Former players and doctors alike have pointed to youth specialization (playing only one sport year-round), overexertion, pitch counts, inning limits and other various factors that have led to the rise of arm problems. As more and more organizations react by micromanaging workloads on young starters, complete games and 20-game winners have become rarities in the modern game.

"It is something that is affecting our game," Smoltz said. "It's something that I thought would cost me my career."

Smoltz still owes the procedure for finalizing his Hall of Fame credentials. After rehabbing throughout the 2000 season, he transitioned into the bullpen in 2001, rattling off an impressive stretch in Atlanta's closer role from 2001 to 2004. He became the first MLB pitcher to log at least 200 wins and 150 saves, a career calling card that made him the lowest-round draft pick enshrined in Cooperstown.

Without a successful surgery performed by noted orthopedic surgeon Dr. James Andrews, Smoltz is a 150-game winner with one Cy Young Award and a strong postseason track record on his Hall of Fame resume.

Smoltz kicked off his speech by listing four phone calls that defined his career, including the one he received from Tommy John himself, encouraging him to give the surgery a chance.

"The phone call at the age of 34 years old meant the world to me," Smoltz said. "Emotionally, I had given up. I thought that no one would wait for a pitcher of my age on the last year of my contract. That was a pivotal part of my career, to push through what I thought might be a career-ending (surgery)."

The timing of the speech was fitting given that Smoltz's fellow Hall of Fame inductee Randy Johnson could be baseball's last 300-game winner, at least for the foreseeable future. Johnson, who pitched until he was 46 years old and remained healthy for the vast majority of his career, hit the milestone in his final season in 2009.

There are only four active pitchers with 200 or more wins. Former Braves pitcher Tim Hudson, 39, remains baseball's active leader with 219 wins, trailed by Bartolo Colon (213), CC Sabathia (212) and Mark Buehrle (210). Sabathia is the youngest of the group at 35 years old, but his chances are slim to none: He's 88 wins shy of the 300 plateau and he's posted a 4.70 ERA or worse in each of his last three seasons.

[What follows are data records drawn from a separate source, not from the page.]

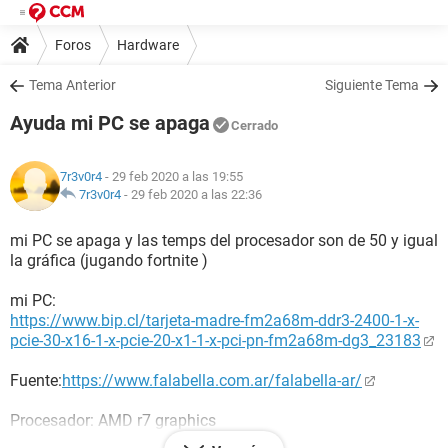
Foros
Hardware
Tema Anterior
Siguiente Tema
Ayuda mi PC se apaga
Cerrado
7r3v0r4
- 29 feb 2020 a las 19:55
7r3v0r4
-
29 feb 2020 a las 22:36
mi PC se apaga y las temps del procesador son de 50 y igual
la gráfica (jugando fortnite )
mi PC:
https://www.bip.cl/tarjeta-madre-fm2a68m-ddr3-2400-1-x-
pcie-30-x16-1-x-pcie-20-x1-1-x-pci-pn-fm2a68m-dg3_23183
Fuente:
https://www.falabella.com.ar/falabella-ar/
Procesador: AMD r7 graphics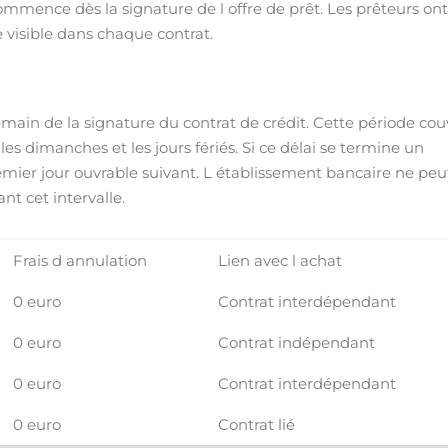
commence dès la signature de l offre de prêt. Les prêteurs ont
e visible dans chaque contrat.
main de la signature du contrat de crédit. Cette période cou
 les dimanches et les jours fériés. Si ce délai se termine un
mier jour ouvrable suivant. L établissement bancaire ne peu
t cet intervalle.
Frais d annulation
Lien avec l achat
0 euro
Contrat interdépendant
0 euro
Contrat indépendant
0 euro
Contrat interdépendant
0 euro
Contrat lié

Cy Young Award winner Felix Hernandez -- 29 years old, 137 career wins -- might be the sport's best bet as the next 300-game winner, and he hasn't even hit the halfway mark.

"That's hard for me to say. It all depends on how durable pitchers are these days," Johnson said when asked if he's the last 300-game winner. "I pitched until I was 46 years old. I pitched through a lot of aches and pains and didn't really have much of a pitch limit either. I was able to go seven, eight innings -- maybe have a better opportunity to secure a win by going seven or eight innings. Where now starting pitchers come out after five or six innings because they've thrown 110 pitches and they're on a pitch limit. There could be six or nine outs still left, a third of a game."